ECLI:NL:CRVB:2020:1558
Centrale Raad van Beroep
- Hoger beroep
- Rechtspraak.nl
Eervol ontslag wegens volledige ongeschiktheid voor de vervulling van de functie door ziekte en de toepassing van artikel 3:49 van de Awb
In deze zaak heeft de Centrale Raad van Beroep op 16 juli 2020 uitspraak gedaan in hoger beroep tegen een eerdere uitspraak van de rechtbank Amsterdam. De appellant, die sinds 1 april 1996 werkzaam was bij de gemeente Amstelveen, was per 30 december 2013 arbeidsongeschikt geraakt na een verkeersongeval. Het college van burgemeester en wethouders van Amstelveen verleende appellant op 9 februari 2016 eervol ontslag op grond van volledige ongeschiktheid voor de vervulling van zijn functie wegens ziekte. Dit besluit werd in een later stadium door het college bevestigd, maar appellant ging hiertegen in beroep.
De rechtbank Amsterdam verklaarde het beroep van appellant ongegrond en wees ook het verzoek om schadevergoeding af. De rechtbank oordeelde dat het college niet in strijd had gehandeld met artikel 3:49 van de Algemene wet bestuursrecht (Awb) door in het bestreden besluit te volstaan met een verwijzing naar het advies van de commissie voor de bezwaarschriften. Appellant stelde dat het college niet had voldaan aan zijn re-integratieverplichtingen, maar de rechtbank oordeelde dat het Uwv had vastgesteld dat het college aan deze verplichtingen had voldaan.

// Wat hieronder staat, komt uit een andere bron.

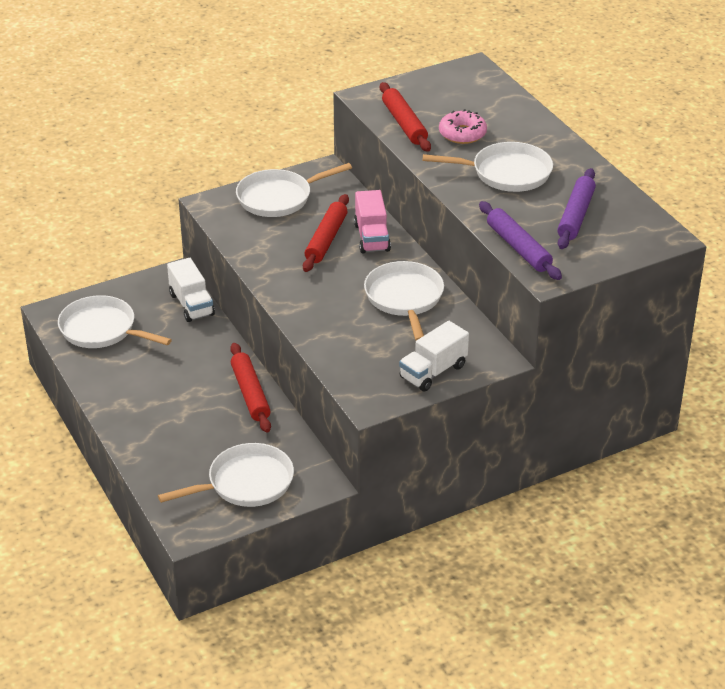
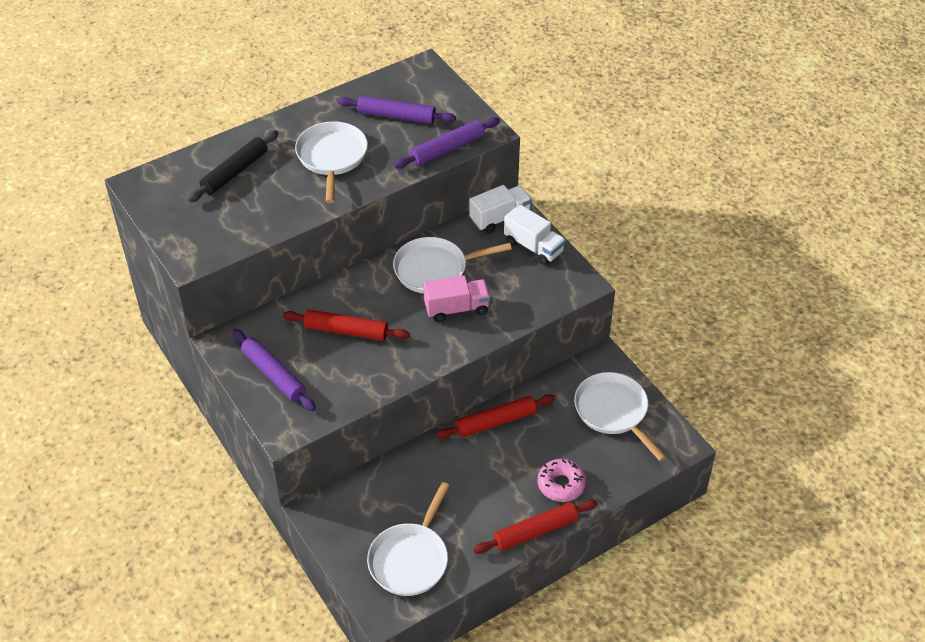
camera: 95 degrees left, 10 degrees up
(191, 304) = (364, 486): white truck -> white truck (500, 218)
(278, 198) = (274, 374): white pan -> purple rolling pin
(372, 237) = (341, 297): pink truck -> pink truck (456, 308)
(404, 124) = (245, 229): red rolling pin -> red rolling pin (535, 531)
(462, 134) = (264, 188): pink donut -> pink donut (561, 484)
(487, 117) = (234, 172): none -> black rolling pin

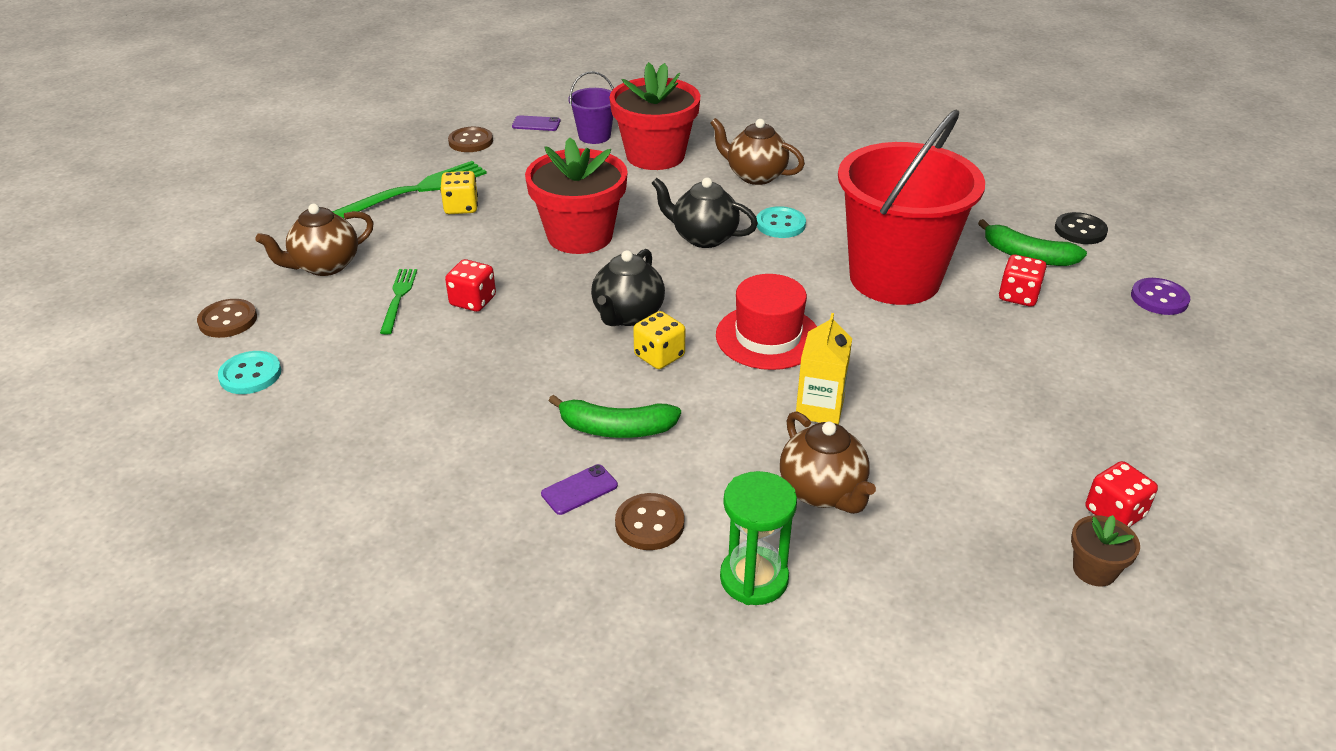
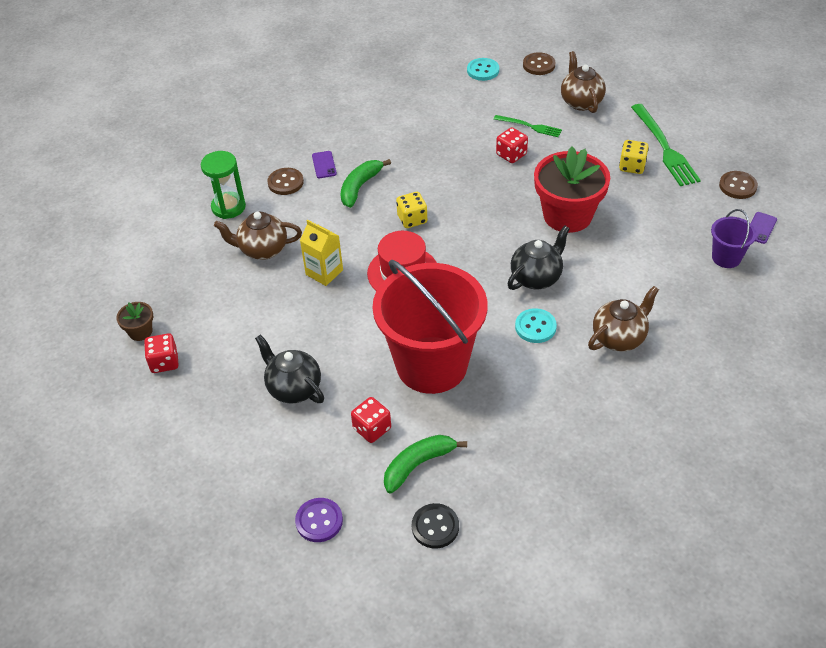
camera: 115 degrees right, 10 degrees up
(627, 315) = (461, 216): black teapot -> black teapot (294, 388)
(655, 155) = (677, 286): red flower pot -> none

In hoger beroep herhaalde appellant zijn argumenten, maar de Raad bevestigde de eerdere uitspraak van de rechtbank. De Raad oordeelde dat het college bevoegd was om het ontslag te verlenen en dat er geen aanleiding was voor schadevergoeding, aangezien het bestreden besluit niet onrechtmatig was. De Raad benadrukte dat appellant zijn grieven over de re-integratie-inspanningen van het college eerder had moeten aanvoeren in een procedure tegen het besluit van het Uwv.